Each record must be reproduced exactly as it is shown.

## Begin Data lines

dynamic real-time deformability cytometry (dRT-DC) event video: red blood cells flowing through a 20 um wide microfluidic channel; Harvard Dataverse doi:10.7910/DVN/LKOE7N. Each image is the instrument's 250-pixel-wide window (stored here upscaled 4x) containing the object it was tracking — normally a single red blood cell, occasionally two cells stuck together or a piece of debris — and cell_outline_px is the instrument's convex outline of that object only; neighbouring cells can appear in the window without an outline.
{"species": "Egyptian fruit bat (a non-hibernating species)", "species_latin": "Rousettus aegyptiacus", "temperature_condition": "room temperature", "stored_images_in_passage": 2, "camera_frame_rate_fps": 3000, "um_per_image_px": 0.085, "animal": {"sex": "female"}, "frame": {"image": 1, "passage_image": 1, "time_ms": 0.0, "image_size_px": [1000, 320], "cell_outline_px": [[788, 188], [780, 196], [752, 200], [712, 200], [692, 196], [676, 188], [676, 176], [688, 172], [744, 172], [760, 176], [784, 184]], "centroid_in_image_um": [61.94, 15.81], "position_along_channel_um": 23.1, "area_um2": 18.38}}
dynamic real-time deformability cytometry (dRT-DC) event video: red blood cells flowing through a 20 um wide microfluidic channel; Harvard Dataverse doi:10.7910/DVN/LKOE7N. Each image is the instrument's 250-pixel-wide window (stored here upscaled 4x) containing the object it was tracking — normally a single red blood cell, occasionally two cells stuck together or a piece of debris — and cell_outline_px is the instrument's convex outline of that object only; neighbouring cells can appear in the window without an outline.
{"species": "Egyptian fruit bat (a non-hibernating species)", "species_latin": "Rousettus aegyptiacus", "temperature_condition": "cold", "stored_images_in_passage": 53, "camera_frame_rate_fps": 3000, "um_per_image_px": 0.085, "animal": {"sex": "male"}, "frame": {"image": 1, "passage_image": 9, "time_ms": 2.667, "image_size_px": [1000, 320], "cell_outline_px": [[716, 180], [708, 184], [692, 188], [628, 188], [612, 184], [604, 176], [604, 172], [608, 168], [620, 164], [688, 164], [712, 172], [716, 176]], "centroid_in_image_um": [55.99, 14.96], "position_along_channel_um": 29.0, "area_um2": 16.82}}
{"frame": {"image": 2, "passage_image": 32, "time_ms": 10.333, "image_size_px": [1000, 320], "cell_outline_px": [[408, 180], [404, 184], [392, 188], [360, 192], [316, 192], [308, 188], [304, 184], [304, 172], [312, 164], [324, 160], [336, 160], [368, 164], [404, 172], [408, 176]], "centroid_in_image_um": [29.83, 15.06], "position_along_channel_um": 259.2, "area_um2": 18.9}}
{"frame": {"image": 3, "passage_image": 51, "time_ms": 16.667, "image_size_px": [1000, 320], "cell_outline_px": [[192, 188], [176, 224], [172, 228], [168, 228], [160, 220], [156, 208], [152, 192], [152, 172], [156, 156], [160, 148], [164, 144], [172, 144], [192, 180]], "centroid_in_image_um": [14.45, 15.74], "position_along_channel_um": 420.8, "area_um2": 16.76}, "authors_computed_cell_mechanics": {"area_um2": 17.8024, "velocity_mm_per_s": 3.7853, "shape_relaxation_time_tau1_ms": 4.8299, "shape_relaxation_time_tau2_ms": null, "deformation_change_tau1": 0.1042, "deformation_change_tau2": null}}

## End Data lines

## Exercise solution
dynamic real-time deformability cytometry (dRT-DC) event video: red blood cells flowing through a 20 um wide microfluidic channel; Harvard Dataverse doi:10.7910/DVN/LKOE7N. Each image is the instrument's 250-pixel-wide window (stored here upscaled 4x) containing the object it was tracking — normally a single red blood cell, occasionally two cells stuck together or a piece of debris — and cell_outline_px is the instrument's convex outline of that object only; neighbouring cells can appear in the window without an outline.
{"species": "Egyptian fruit bat (a non-hibernating species)", "species_latin": "Rousettus aegyptiacus", "temperature_condition": "room temperature", "stored_images_in_passage": 2, "camera_frame_rate_fps": 3000, "um_per_image_px": 0.085, "animal": {"sex": "female"}, "frame": {"image": 1, "passage_image": 1, "time_ms": 0.0, "image_size_px": [1000, 320], "cell_outline_px": [[788, 188], [780, 196], [752, 200], [712, 200], [692, 196], [676, 188], [676, 176], [688, 172], [744, 172], [760, 176], [784, 184]], "centroid_in_image_um": [61.94, 15.81], "position_along_channel_um": 23.1, "area_um2": 18.38}}
dynamic real-time deformability cytometry (dRT-DC) event video: red blood cells flowing through a 20 um wide microfluidic channel; Harvard Dataverse doi:10.7910/DVN/LKOE7N. Each image is the instrument's 250-pixel-wide window (stored here upscaled 4x) containing the object it was tracking — normally a single red blood cell, occasionally two cells stuck together or a piece of debris — and cell_outline_px is the instrument's convex outline of that object only; neighbouring cells can appear in the window without an outline.
{"species": "Egyptian fruit bat (a non-hibernating species)", "species_latin": "Rousettus aegyptiacus", "temperature_condition": "cold", "stored_images_in_passage": 53, "camera_frame_rate_fps": 3000, "um_per_image_px": 0.085, "animal": {"sex": "male"}, "frame": {"image": 1, "passage_image": 9, "time_ms": 2.667, "image_size_px": [1000, 320], "cell_outline_px": [[716, 180], [708, 184], [692, 188], [628, 188], [612, 184], [604, 176], [604, 172], [608, 168], [620, 164], [688, 164], [712, 172], [716, 176]], "centroid_in_image_um": [55.99, 14.96], "position_along_channel_um": 29.0, "area_um2": 16.82}}
{"frame": {"image": 2, "passage_image": 32, "time_ms": 10.333, "image_size_px": [1000, 320], "cell_outline_px": [[408, 180], [404, 184], [392, 188], [360, 192], [316, 192], [308, 188], [304, 184], [304, 172], [312, 164], [324, 160], [336, 160], [368, 164], [404, 172], [408, 176]], "centroid_in_image_um": [29.83, 15.06], "position_along_channel_um": 259.2, "area_um2": 18.9}}
{"frame": {"image": 3, "passage_image": 51, "time_ms": 16.667, "image_size_px": [1000, 320], "cell_outline_px": [[192, 188], [176, 224], [172, 228], [168, 228], [160, 220], [156, 208], [152, 192], [152, 172], [156, 156], [160, 148], [164, 144], [172, 144], [192, 180]], "centroid_in_image_um": [14.45, 15.74], "position_along_channel_um": 420.8, "area_um2": 16.76}, "authors_computed_cell_mechanics": {"area_um2": 17.8024, "velocity_mm_per_s": 3.7853, "shape_relaxation_time_tau1_ms": 4.8299, "shape_relaxation_time_tau2_ms": null, "deformation_change_tau1": 0.1042, "deformation_change_tau2": null}}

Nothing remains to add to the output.